* [Assigned task]: Repeat verbatim what the listing holds, but not its pictures.

* [Input for this task]:
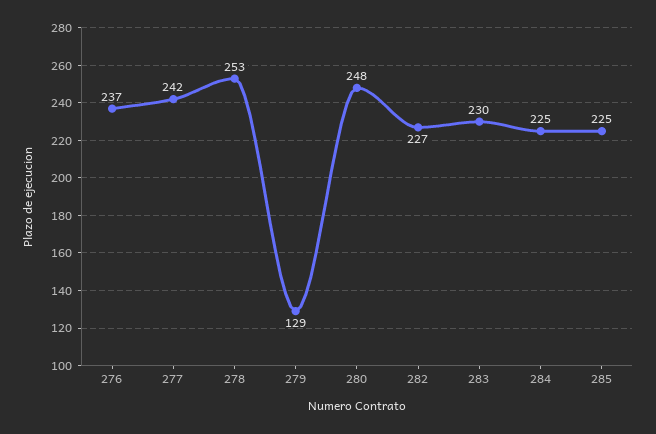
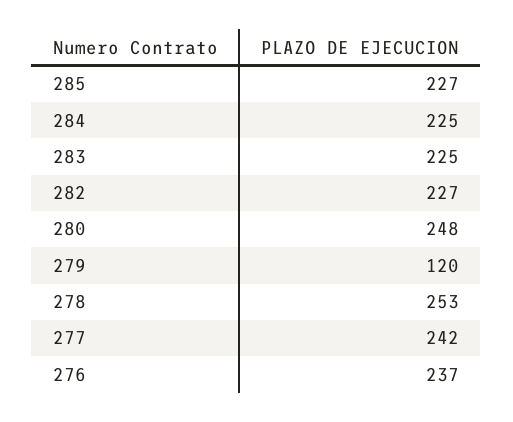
  {
    "276": 237,
    "277": 242,
    "278": 253,
-   "279": 129,
+   "279": 120,
    "280": 248,
    "282": 227,
-   "283": 230,
+   "283": 225,
    "284": 225,
-   "285": 225
+   "285": 227
  }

* [Result of this exercise]:
  {
    "276": 237,
    "277": 242,
    "278": 253,
-   "279": 129,
+   "279": 120,
    "280": 248,
    "282": 227,
-   "283": 230,
+   "283": 225,
    "284": 225,
-   "285": 225
+   "285": 227
  }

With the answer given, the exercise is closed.